In 1995, Kagan, then a young law professor, wrote a law review article critical of modern confirmation hearings. “The safest and surest route to the prize,” she wrote, “lay in alternating platitudinous statement and judicious silence.”
She expressed a sort of grudging awe at Justice Ruth Bader Ginsburg’s ability to avoid answering senators’ questions at her 1993 confirmation hearings.
“Justice Ginsburg’s favored technique took the form of a pincer movement,” Kagan wrote. If a question was too specific, she would decline to answer on the ground that she did not want to forecast a vote. If it was too general, she would say a judge should not deal in abstractions or hypothetical questions.
Kagan explained what had counted as too specific: “Roughly, anything that might have some bearing on a case that might someday come before the court.” She also described what had been too general: “Roughly, anything else worthy of mention.”
That summarized Kavanaugh’s approach, too, with only a few notable detours. The most important one was his calculated praise for United States v. Nixon, the 1974 decision in which the Supreme Court unanimously ordered President Richard M. Nixon to comply with a trial subpoena to turn over Oval Office recordings. The decision would, of course, be the leading precedent if a dispute arising from the Mueller investigation reached the Supreme Court.

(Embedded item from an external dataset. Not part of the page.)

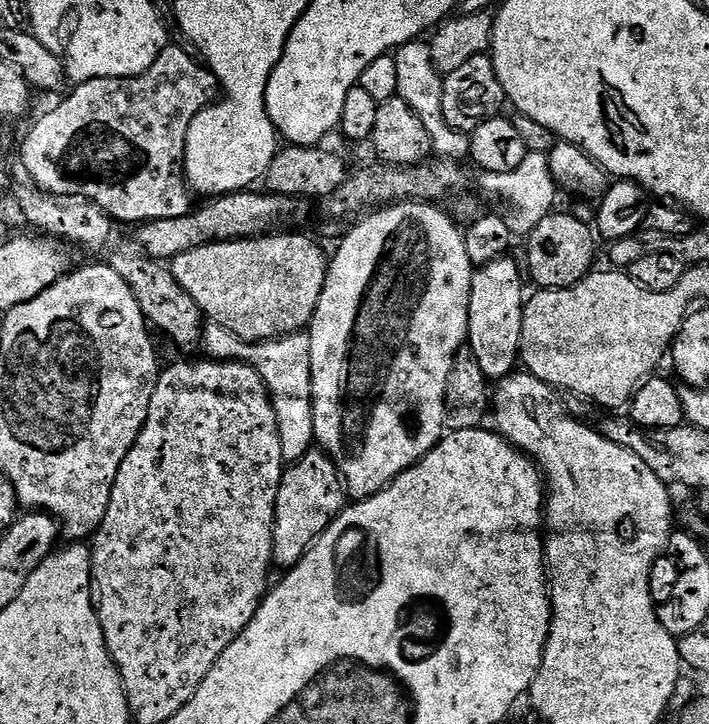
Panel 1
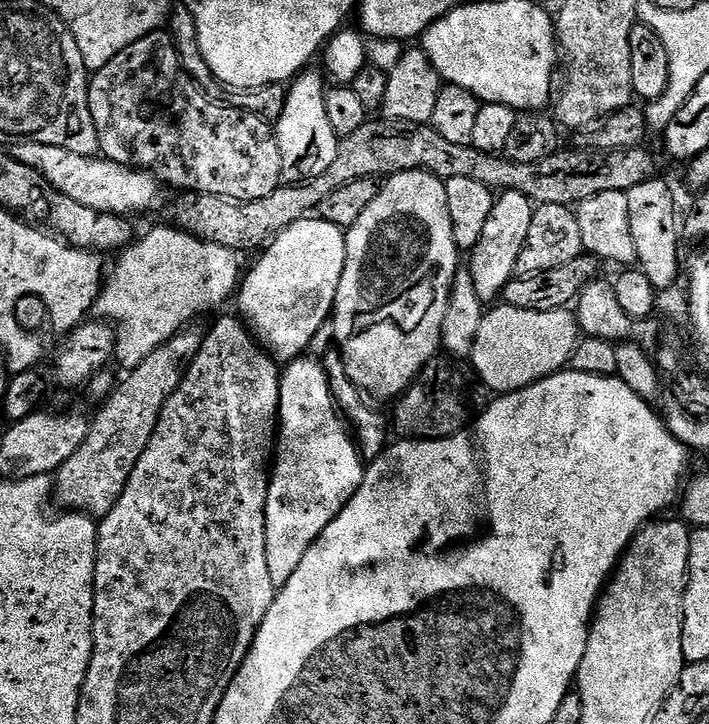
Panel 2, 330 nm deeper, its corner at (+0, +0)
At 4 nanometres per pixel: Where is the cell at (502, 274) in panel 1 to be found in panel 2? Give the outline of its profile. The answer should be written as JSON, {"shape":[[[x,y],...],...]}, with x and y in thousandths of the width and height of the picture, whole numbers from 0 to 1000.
{"shape":[[[705,265],[700,271],[700,283],[697,290],[691,290],[691,301],[680,316],[680,329],[674,329],[674,340],[669,340],[663,349],[663,358],[666,358],[663,374],[669,384],[669,401],[674,401],[677,414],[704,416],[711,407],[714,394],[728,381],[731,351],[736,351],[742,323],[748,323],[752,291],[750,278],[736,268]]]}

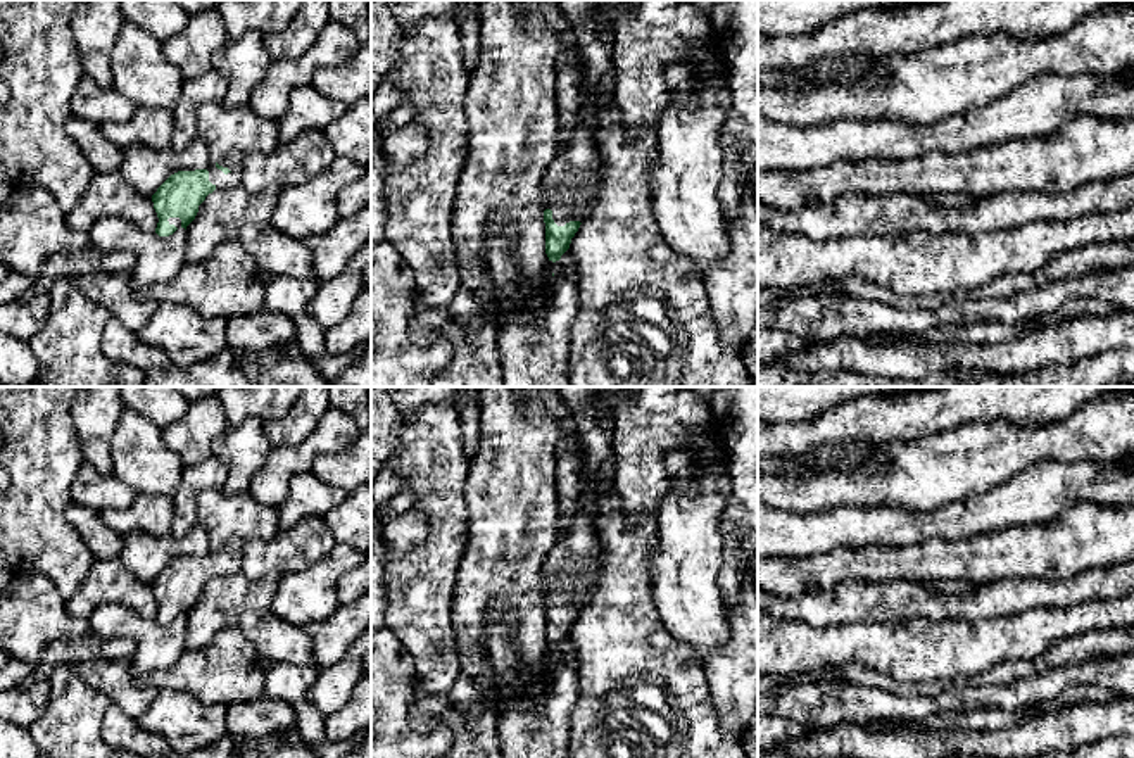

Singling out the Nixon tapes case was an interesting choice, as it is not part of the usual canon of decisions discussed by Supreme Court nominees. But Kavanaugh ranked it among the Supreme Court’s greatest hits.
Those included, he said, just three others: Brown v. Board of Education, the 1954 decision that ruled segregated public schools unconstitutional; Youngstown Sheet and Tube Co. v. Sawyer, the 1952 decision rejecting President Harry S. Truman’s attempt to seize the nation’s steel mills to aid the war effort in Korea; and Marbury v. Madison, the 1803 decision that established the basis for the Supreme Court’s power of judicial review.
Elevating the Nixon case into that rarefied atmosphere was striking, particularly since the decision is relatively recent. It was issued, after all, just a year after Roe. But where Kavanaugh responded to questions about Roe with equivocation, he embraced the Nixon case.
“It was one of the greatest moments because of the political pressures of the time,” he said. “The courts stood up for judicial independence in a moment of national crisis.”
Still, he drew the line at saying whether, say, a grand jury subpoena calling for Trump’s testimony should be enforced. That would, he said, require him to answer a hypothetical question.